═══ TEXTO FORNECIDO ═══

No entanto tudo isto foi ofuscado pelo caso com Jenni Hermoso e Luis Rubiales. Não descrevo o caso em si além disto: ele deu-lhe um beijo na boca sem ter qualquer razão para isso fora a sua própria vontade. Mas posso adicionar elementos de que a maioria da imprensa portuguesa não parece ter feito caso.

Há cerca de 1 ano, 15 jogadoras da selecção espanhola escreveram uma carta à Federação indicando que não queriam voltar à selecção enquanto certas coisas não mudassem. Acusaram a falta de profissionalismo, respeito, apoio, etc. Houve também uma pouco velada crítica ao seleccionador e a exigência implícita que ele fosse demitido porque elas não tinham confiança nele. Na altura a Federação espanhola fez finca-pé e as 15 jogadoras decidiram não voltar, ao mesmo tempo que a Federação as afastou enquanto não renunciassem às exigências. 3 das jogadoras acabaram por o fazer e jogar nestes campeonatos do mundo.

Na altura, apesar de não terem subscrito a carta, algumas outras jogadoras solidarizaram-se com o conteúdo e as subscritoras. Uma delas foi Alexia Putellas, já 2 vezes considerada a melhor jogadora do mundo, e outra foi Jenni Hermoso, que era na altura também a capitã da selecção espanhola. O resultado para estas foram advertências e, no caso de Hermoso, ver retirada a braçadeira de capitão. Foi então punida por ter tomado uma posição.

Agora avancemos para este cenário. Uma empresa acaba de ter os melhores resultados da sua história e festejam esse feito. No processo, um dos empregados mais séniores, que no passado tinha sido líder de equipa mas depois despromovido após apoiar alguns dos seus colegas mais juniores numa reclamação, é beijado na boca pela presidente da empresa, a qual tinha diso responsável pela despromoção. O empregado decide ignorar, contente que está pelo que foi alcançado, mas depois queixa-se do ocorrido, afinal de contas, a presidente não lhe pediu para lhe dar um beijo e, mesmo que o tivesse feito, não era coisa para se fazer em público.

═══ REGISTOS FORNECIDOS ═══

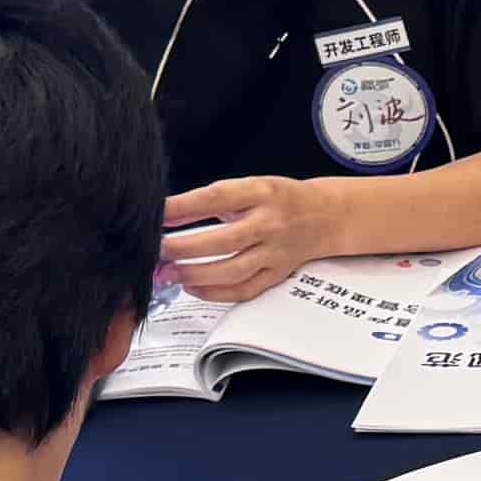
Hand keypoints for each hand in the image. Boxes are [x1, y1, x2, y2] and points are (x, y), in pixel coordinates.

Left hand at [159, 176, 338, 302]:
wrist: (324, 216)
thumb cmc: (280, 199)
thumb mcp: (248, 187)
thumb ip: (212, 201)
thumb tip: (168, 216)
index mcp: (261, 193)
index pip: (216, 198)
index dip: (182, 208)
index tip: (156, 215)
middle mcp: (270, 223)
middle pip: (223, 241)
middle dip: (182, 249)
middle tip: (157, 251)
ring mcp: (276, 252)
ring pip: (232, 271)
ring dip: (194, 275)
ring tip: (168, 274)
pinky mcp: (277, 273)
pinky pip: (244, 290)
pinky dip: (215, 293)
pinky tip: (194, 288)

═══

## TRABALHO PEDIDO
(1) Responda a estas perguntas sobre o texto:
(a) Quantas jogadoras da selecção espanhola escreveram a carta à Federação?
(b) Quantas dessas jogadoras acabaram por renunciar às exigências e jogar nestes campeonatos do mundo?
(c) O que foi retirado a Jenni Hermoso por se ter solidarizado com as subscritoras?
(2) Transcreva do texto o trecho que começa nas palavras que contêm "No entanto tudo" e termina em "ter feito caso.".
Baseie-se apenas no texto para responder.

## RESPOSTAS ÀS TAREFAS
(1)
(a) 15 jogadoras.
(b) 3 jogadoras.
(c) A braçadeira de capitão.

(2)
No entanto tudo isto foi ofuscado pelo caso com Jenni Hermoso e Luis Rubiales. Não descrevo o caso em si além disto: ele deu-lhe um beijo na boca sem ter qualquer razão para isso fora a sua própria vontade. Mas posso adicionar elementos de que a maioria da imprensa portuguesa não parece ter feito caso.